> _Tâches à faire_
#1 Dans l'article sur Fabien Cloutier, transformez en une liste plus courte le paragraphe qui commence par « On l'a vu dans Les beaux malaises ». Gardez ses faits principaux.
#2 Reprenez l'article sur Fabien Cloutier juste après sa dernière phrase et écrivez-en la suite.

> _Texte de l'exercice_

• • •

Fabien Cloutier / Assume : « Je ne voulais pas être l’humoriste de gauche. »
Si vous ne connaissez pas encore Fabien Cloutier, c’est que vous n’avez pas de compte Facebook ou de télé. L’auteur, acteur, chroniqueur et humoriste jongle entre ses rôles à TVA et le théâtre de création, il a été nommé au Gala des Olivier et aux Prix littéraires du Gouverneur général dans la même année. Qui d’autre pourrait? Plus surprenant encore : l’homme de lettres n’a même pas eu à vendre son âme.
On l’a vu dans Les beaux malaises, 30 vies, Watatatow (mais ça fait longtemps), Boomerang, Paparagilles, Les bobos. On l’a entendu à Plus on est de fous, plus on lit! et jouera le frère d’Alexis dans Les pays d’en haut. Tous ces mandats, contradictoires ainsi énumérés, semblent intrinsèquement liés à sa personnalité multifacette quand on se penche sur son œuvre. Fabien Cloutier ne donne pas dans les élans lyriques, la poésie pour faire cute : sa plume est brutalement terre-à-terre. Pensons seulement à Billy (les jours de hurlement) ou encore au combo Cranbourne/Scotstown qui l’a révélé. Il écrit sur une tranche de la population québécoise à laquelle aucun auteur avant lui ne s’était intéressé, il écorche la région et la pauvreté intellectuelle relative avec un respect déroutant. C’est réaliste, c’est juste. Son dosage est parfait et personne ne lui envoie de lettre d’insultes – à notre connaissance.

• • •

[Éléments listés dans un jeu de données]
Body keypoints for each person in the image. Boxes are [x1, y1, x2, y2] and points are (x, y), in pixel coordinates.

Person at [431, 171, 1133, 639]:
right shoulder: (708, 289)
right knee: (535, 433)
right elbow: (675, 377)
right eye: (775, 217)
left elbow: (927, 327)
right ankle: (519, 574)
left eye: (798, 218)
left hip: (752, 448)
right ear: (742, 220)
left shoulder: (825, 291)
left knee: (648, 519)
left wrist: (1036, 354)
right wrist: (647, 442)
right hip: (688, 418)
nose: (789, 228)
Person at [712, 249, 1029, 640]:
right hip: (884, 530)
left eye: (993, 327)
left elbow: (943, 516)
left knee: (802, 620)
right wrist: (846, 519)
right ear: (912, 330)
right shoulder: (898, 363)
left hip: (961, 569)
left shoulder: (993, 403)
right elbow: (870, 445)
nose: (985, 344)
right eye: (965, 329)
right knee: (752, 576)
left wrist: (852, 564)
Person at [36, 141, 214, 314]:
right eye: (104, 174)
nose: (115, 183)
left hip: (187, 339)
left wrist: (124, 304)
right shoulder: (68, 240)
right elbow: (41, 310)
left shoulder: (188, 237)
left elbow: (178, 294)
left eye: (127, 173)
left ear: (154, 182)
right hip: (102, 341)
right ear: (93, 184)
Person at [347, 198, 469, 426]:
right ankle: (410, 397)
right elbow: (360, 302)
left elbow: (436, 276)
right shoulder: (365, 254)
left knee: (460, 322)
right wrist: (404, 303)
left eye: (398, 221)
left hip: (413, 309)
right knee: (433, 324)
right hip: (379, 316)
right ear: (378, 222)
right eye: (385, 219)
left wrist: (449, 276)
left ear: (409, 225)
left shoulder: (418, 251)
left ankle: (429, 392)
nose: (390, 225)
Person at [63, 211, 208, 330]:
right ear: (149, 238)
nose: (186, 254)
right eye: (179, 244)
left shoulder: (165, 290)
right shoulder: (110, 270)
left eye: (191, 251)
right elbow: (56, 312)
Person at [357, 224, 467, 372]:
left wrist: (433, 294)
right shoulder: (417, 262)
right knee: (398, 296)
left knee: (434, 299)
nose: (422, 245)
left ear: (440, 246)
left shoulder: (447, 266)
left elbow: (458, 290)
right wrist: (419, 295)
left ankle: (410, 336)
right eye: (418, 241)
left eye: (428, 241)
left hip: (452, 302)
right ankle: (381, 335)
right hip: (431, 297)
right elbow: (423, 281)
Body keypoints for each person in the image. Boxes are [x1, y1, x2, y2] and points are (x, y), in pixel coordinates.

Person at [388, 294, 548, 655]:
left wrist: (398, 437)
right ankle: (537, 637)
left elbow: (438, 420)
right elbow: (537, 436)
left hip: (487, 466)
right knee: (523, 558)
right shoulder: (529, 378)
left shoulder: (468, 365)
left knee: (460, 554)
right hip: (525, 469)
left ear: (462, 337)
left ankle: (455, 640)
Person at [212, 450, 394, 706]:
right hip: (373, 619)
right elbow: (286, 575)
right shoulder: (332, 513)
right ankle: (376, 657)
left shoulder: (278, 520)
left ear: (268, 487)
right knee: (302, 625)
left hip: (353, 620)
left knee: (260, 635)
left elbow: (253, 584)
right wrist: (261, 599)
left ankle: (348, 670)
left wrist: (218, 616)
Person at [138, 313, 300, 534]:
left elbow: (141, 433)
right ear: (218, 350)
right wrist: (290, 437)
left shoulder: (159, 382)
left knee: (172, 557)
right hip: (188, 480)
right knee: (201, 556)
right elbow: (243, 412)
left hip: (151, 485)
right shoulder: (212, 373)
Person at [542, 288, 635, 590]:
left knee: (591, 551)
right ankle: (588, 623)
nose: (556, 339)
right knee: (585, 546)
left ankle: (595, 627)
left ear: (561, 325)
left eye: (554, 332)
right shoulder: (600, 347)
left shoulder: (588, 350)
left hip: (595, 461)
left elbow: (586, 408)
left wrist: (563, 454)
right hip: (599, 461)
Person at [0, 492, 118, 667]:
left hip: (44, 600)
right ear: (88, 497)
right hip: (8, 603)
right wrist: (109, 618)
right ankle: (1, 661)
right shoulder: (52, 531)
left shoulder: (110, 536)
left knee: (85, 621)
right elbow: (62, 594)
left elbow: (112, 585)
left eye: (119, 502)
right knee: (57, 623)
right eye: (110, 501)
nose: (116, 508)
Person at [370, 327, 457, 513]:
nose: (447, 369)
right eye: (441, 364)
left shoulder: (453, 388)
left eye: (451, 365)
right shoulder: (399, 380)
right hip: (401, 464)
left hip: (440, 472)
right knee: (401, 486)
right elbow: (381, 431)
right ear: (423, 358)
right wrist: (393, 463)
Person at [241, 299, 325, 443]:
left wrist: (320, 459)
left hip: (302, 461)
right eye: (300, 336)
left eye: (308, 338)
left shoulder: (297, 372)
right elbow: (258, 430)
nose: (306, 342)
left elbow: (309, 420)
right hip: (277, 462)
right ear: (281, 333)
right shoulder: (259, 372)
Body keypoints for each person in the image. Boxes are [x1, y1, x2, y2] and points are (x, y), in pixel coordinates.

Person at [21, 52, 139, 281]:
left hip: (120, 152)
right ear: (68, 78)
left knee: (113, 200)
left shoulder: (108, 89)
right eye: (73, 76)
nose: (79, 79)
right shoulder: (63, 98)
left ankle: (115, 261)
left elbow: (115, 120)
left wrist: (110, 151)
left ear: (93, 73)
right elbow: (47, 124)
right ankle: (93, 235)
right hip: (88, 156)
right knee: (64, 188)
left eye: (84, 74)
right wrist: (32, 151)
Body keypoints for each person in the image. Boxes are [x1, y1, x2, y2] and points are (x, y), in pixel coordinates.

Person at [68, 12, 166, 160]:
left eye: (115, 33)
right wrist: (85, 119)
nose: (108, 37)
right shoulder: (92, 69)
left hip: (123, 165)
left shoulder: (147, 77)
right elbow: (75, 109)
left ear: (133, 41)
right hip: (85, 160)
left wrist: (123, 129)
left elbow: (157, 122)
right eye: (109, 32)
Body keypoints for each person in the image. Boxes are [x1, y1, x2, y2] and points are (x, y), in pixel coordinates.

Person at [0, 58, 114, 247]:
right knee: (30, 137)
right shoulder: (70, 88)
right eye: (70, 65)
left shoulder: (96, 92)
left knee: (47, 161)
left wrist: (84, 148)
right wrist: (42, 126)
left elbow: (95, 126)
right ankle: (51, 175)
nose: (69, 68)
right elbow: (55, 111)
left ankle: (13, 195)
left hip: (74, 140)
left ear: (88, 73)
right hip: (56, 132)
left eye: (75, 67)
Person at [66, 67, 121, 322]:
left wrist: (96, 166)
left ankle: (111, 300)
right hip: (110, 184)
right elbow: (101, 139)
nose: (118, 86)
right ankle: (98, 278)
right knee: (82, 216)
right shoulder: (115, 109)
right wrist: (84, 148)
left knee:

• • •

> _Vos réponses_
#1
- On l'a vu dans Les beaux malaises, 30 vies, Watatatow (il y a longtemps), Boomerang, Paparagilles et Les bobos.
- On l'a entendu à Plus on est de fous, plus on lit!, et il jouera le frère d'Alexis dans Les pays d'en haut.
- Quand on regarde son œuvre, ces rôles variés semblent liés à sa personnalité multifacette.
- Il évite les élans lyriques et a une plume brutalement terre-à-terre, comme dans Billy (les jours de hurlement) et le combo Cranbourne/Scotstown, qui l'a révélé.
- Il écrit sur une tranche de la population québécoise dont aucun auteur ne s'était occupé avant lui. Il écorche la région et la pauvreté intellectuelle relative avec un respect déroutant.
- Son écriture est réaliste et juste, son dosage est parfait, et personne ne lui envoie de lettre d'insultes, à notre connaissance.

#2
La prose et le propos plaisent. Pour un média web dans le créneau de Voir, Fabien Cloutier est devenu un mot clé payant qui stimule le reach (c’est ce qu’on dit dans le jargon) presque au même titre qu’un Xavier Dolan. Antistar par excellence, c’est ses mots qui attirent plus que sa face. Qui ont une portée considérable comme cette fois où il a écrit un Poème sale sur les migrants de Syrie. Un coup de poing.
Chose certaine, je ne veux pas avoir l’air d’un donneur de leçons, mais c’est clair que mon personnage rentre sur scène et il frappe.
Originaire de Beauce, de la métropole chaudière appalachienne de Ste-Marie, Cloutier a pratiquement grandi dans le même milieu que ces personnages. Dans une famille « ouvrière », voilà le terme qu’il a choisi. Rien ne le destinait à la vie d’artiste, une admission au Conservatoire et au prix Gratien-Gélinas au royaume des motoneiges et de l’entrepreneuriat. Ses racines sont devenues, au fil du temps, un genre d’atout.
Accrocher son chandail Vachon
Nul doute que L’Chum à Chabot, monologuiste de Cranbourne et Scotstown, sera intronisé dans un futur rapproché au Temple de la renommée (imaginaire) du théâtre d’ici. Ce n’est qu’une question de temps avant que les profs de français du secondaire forcent leurs élèves à lire les deux livres. Preuve du succès retentissent de l’œuvre : un DVD des spectacles sortira au mois de novembre. Sans doute qu’on a retrouvera pas mal dans les bas de Noël.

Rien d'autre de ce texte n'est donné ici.